▶ WHAT IS REQUIRED: Could you rewrite the rows, from the line containing "Look at this image. Segment **right" through the last line of the rows, as a JSON list of strings with one string per line and blank lines omitted?

▶ DATA ROWS:

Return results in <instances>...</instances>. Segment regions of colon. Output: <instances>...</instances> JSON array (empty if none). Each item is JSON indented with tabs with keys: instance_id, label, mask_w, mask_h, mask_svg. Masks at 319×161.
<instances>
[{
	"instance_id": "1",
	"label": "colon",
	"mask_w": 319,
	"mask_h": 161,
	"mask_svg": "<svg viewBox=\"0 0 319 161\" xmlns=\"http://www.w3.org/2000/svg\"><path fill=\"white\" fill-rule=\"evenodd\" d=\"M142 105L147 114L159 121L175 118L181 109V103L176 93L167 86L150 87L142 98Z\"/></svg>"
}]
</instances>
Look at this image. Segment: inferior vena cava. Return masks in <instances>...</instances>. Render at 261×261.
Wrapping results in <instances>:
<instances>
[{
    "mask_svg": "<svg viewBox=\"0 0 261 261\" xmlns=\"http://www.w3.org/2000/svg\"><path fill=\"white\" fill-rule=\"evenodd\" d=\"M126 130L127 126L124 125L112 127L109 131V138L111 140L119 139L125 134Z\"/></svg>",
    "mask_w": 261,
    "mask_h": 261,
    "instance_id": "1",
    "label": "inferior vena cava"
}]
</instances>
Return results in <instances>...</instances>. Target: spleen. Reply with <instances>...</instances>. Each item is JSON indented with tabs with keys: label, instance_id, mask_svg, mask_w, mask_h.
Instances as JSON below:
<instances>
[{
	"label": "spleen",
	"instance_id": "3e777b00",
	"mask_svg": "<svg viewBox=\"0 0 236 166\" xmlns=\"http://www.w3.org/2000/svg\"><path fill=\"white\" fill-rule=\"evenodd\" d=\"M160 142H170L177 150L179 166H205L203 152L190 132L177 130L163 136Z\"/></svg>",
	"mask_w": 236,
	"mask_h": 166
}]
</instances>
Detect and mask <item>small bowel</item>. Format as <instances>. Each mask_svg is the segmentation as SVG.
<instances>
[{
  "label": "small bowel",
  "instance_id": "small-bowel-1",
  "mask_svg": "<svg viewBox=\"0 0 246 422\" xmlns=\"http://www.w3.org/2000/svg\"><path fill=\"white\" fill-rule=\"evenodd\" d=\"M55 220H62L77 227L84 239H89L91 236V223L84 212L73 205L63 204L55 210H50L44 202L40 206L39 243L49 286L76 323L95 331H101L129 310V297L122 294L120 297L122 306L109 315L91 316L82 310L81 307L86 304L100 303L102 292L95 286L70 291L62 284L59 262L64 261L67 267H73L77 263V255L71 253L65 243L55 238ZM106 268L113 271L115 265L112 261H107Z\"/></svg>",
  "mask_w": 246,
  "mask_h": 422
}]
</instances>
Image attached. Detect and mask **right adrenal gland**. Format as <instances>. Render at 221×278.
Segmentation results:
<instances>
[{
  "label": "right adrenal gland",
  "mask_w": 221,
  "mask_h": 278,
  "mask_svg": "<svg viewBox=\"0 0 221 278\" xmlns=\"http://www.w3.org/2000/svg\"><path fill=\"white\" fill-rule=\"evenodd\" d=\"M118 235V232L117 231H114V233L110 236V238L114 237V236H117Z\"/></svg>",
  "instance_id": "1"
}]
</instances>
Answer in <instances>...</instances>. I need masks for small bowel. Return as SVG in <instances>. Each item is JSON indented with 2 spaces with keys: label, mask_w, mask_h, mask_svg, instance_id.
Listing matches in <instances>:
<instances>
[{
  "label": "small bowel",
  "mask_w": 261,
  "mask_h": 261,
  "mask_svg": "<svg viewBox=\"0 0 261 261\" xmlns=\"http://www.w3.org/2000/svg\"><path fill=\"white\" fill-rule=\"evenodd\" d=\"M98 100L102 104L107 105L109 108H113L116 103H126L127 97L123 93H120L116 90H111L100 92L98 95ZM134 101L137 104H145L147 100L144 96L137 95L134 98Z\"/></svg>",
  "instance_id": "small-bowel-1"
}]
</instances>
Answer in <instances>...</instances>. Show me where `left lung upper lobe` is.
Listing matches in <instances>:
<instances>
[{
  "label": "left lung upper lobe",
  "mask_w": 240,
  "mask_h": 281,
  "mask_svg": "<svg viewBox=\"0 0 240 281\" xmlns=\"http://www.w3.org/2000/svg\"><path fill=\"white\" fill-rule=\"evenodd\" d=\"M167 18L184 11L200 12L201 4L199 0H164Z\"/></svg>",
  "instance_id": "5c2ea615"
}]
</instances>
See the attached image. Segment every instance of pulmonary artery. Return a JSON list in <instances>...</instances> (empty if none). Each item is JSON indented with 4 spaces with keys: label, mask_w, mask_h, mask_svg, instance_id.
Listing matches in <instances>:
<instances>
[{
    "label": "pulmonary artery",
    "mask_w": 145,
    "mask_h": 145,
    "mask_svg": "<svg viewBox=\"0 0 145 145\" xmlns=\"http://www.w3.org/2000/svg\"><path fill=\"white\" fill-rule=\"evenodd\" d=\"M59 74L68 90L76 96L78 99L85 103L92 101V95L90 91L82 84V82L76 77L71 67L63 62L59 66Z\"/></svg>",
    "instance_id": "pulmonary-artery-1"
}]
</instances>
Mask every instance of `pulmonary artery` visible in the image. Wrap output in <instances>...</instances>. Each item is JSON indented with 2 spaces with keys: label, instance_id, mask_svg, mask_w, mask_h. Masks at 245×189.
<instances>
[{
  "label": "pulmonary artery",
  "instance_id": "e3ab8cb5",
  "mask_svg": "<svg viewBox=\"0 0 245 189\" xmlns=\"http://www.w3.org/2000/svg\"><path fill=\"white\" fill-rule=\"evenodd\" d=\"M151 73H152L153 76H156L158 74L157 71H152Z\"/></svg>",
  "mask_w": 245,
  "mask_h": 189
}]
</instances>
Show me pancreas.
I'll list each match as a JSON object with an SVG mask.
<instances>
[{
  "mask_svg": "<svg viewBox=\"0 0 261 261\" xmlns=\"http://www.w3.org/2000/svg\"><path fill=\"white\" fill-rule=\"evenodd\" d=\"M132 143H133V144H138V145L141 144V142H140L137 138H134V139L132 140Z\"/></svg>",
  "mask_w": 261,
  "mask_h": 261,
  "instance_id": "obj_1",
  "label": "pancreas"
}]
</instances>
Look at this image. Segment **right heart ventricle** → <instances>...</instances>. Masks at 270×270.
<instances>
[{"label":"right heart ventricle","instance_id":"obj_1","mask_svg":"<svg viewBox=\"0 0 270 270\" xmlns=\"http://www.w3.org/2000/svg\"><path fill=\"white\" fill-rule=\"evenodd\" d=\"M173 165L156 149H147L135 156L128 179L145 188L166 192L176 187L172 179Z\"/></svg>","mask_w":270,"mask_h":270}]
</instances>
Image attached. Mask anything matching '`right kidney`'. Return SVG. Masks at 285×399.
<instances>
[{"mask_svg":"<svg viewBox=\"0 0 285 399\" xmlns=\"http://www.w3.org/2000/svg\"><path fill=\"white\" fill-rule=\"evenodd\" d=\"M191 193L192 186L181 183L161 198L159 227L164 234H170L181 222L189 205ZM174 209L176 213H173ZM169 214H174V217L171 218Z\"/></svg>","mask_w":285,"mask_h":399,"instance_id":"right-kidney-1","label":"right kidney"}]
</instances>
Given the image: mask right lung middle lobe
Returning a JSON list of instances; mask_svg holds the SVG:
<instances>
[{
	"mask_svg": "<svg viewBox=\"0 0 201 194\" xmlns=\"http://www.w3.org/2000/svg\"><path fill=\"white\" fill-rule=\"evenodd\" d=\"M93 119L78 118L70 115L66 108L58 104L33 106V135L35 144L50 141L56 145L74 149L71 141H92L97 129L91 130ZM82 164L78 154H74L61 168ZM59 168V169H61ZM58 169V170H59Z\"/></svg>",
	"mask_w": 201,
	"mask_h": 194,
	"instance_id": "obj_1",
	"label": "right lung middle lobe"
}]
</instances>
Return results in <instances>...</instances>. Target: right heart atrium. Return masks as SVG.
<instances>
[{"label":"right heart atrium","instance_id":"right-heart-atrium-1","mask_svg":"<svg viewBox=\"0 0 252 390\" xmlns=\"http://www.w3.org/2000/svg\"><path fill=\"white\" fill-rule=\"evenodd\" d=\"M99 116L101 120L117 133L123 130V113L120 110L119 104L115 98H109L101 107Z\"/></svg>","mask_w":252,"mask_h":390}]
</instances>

▶ WORKED SOLUTION:
[
  "Look at this image. Segment **right heart ventricle** → <instances>...</instances>. Masks at 270×270.",
  "<instances>",
  "[{\"label\":\"right heart ventricle\",\"instance_id\":\"obj_1\",\"mask_svg\":\"<svg viewBox=\\\"0 0 270 270\\\" xmlns=\\\"http://www.w3.org/2000/svg\\\"><path fill=\\\"white\\\" fill-rule=\\\"evenodd\\\" d=\\\"M173 165L156 149H147L135 156L128 179L145 188L166 192L176 187L172 179Z\\\"/></svg>\",\"mask_w\":270,\"mask_h\":270}]",
  "</instances>",
  "Image attached. Mask anything matching '`right kidney`'. Return SVG. Masks at 285×399.",
  "<instances>",
  "[{\"mask_svg\":\"<svg viewBox=\\\"0 0 285 399\\\" xmlns=\\\"http://www.w3.org/2000/svg\\\"><path fill=\\\"white\\\" fill-rule=\\\"evenodd\\\" d=\\\"M191 193L192 186L181 183L161 198L159 227L164 234H170L181 222L189 205ZM174 209L176 213H173ZM169 214H174V217L171 218Z\\\"/></svg>\",\"mask_w\":285,\"mask_h\":399,\"instance_id\":\"right-kidney-1\",\"label\":\"right kidney\"}]",
  "</instances>",
  "Given the image: mask right lung middle lobe",
  "Returning a JSON list of instances; mask_svg holds the SVG:",
  "<instances>",
  "[{",
  "\t\"mask_svg\": \"<svg viewBox=\\\"0 0 201 194\\\" xmlns=\\\"http://www.w3.org/2000/svg\\\"><path fill=\\\"white\\\" fill-rule=\\\"evenodd\\\" d=\\\"M93 119L78 118L70 115L66 108L58 104L33 106V135L35 144L50 141L56 145L74 149L71 141H92L97 129L91 130ZM82 164L78 154H74L61 168ZM59 168V169H61ZM58 169V170H59Z\\\"/></svg>\",",
  "\t\"mask_w\": 201,",
  "\t\"mask_h\": 194,",
  "\t\"instance_id\": \"obj_1\",",
  "\t\"label\": \"right lung middle lobe\"",
  "}]",
  "</instances>",
  "Return results in <instances>...</instances>. Target: right heart atrium. Return masks as SVG.",
  "<instances>",
  "[{\"label\":\"right heart atrium\",\"instance_id\":\"right-heart-atrium-1\",\"mask_svg\":\"<svg viewBox=\\\"0 0 252 390\\\" xmlns=\\\"http://www.w3.org/2000/svg\\\"><path fill=\\\"white\\\" fill-rule=\\\"evenodd\\\" d=\\\"M99 116L101 120L117 133L123 130V113L120 110L119 104L115 98H109L101 107Z\\\"/></svg>\",\"mask_w\":252,\"mask_h\":390}]",
  "</instances>"
]